Stanley Mattews, quelle longévité.
Bien bel article. Et pas un mot sur Jeremy menez ? … =>
Je pense que PJ le garde de côté pour le jour où il fera un billet sur les cartons les plus cons de l’histoire du foot.
Par contre PJ, il me semble, mais je n’en suis pas sûr, que tu aurais pû citer Maxime Bossis.
Je crois qu’ il n’a jamais reçu le moindre carton au cours de sa carrière. A vérifier.
J’ai regardé sur plusieurs sites, c’est bien ça. zéro cartons, le grand Max est bien le gentleman français.

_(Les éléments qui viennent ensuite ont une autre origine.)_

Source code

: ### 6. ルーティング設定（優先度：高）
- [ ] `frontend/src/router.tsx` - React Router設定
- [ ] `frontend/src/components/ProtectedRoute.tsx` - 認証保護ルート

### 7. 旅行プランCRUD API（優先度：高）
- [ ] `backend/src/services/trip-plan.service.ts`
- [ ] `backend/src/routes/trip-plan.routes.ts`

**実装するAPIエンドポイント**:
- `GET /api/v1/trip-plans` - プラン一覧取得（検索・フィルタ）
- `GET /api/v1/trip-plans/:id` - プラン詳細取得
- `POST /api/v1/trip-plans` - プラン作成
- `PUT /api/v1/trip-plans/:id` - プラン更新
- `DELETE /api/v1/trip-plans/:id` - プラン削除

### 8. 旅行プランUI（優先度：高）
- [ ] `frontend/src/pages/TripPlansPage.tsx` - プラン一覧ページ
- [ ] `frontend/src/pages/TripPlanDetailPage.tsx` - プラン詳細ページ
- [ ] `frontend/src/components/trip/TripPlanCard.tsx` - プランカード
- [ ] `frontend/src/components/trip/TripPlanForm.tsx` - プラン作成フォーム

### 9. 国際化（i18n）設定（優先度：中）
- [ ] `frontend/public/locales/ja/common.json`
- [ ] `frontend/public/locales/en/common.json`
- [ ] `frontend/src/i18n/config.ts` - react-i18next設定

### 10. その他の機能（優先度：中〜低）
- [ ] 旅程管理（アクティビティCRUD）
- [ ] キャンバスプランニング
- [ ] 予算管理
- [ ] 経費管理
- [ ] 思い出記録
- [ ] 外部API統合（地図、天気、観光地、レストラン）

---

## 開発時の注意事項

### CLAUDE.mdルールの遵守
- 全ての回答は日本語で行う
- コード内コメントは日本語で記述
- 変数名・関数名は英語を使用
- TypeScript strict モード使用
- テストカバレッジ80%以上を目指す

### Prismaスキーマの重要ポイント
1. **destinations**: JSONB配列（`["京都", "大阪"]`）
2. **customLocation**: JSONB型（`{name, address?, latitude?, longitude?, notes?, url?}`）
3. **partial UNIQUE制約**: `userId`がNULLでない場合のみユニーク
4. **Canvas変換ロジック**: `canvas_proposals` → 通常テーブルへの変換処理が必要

Effectivement, j’ai complètement oublié Bossis! Merci de me le rappeler Stef.
Il y a certainement d’autres exemples. Bobby Charlton n’a jamais été expulsé par exemple, mais je n’ai pas trouvé de confirmation sur les jaunes. Même chose pour Gaetano Scirea, jamais expulsé, belle performance pour un libéro. Je suis tombé aussi sur une brève concernant Valeron, défenseur de La Corogne, qui a pris cette saison son premier jaune depuis plus de sept ans! Et comble de malchance, l’arbitre le lui a donné par erreur, puisque la faute sanctionnée avait été commise par un de ses coéquipiers (à Valeron, pas à l’arbitre).
Si quelqu’un a d’autres exemples…
Tellement gentleman Bossis qu’il a préférer louper son tir au but contre Schumacher en 82.
J’ai honte mais c’est la seule image qui me vient à l’esprit quand je pense à ce joueur exemplaire….
Ah ce match… Il y a quelques années j’ai rencontré Gérard Janvion, j’ai pas osé lui en parler. C’est con, mais c’est un souvenir douloureux pour moi, alors pour lui…
Yes, le grand Max ! Performance d’autant plus remarquable qu’il jouait arrière central !!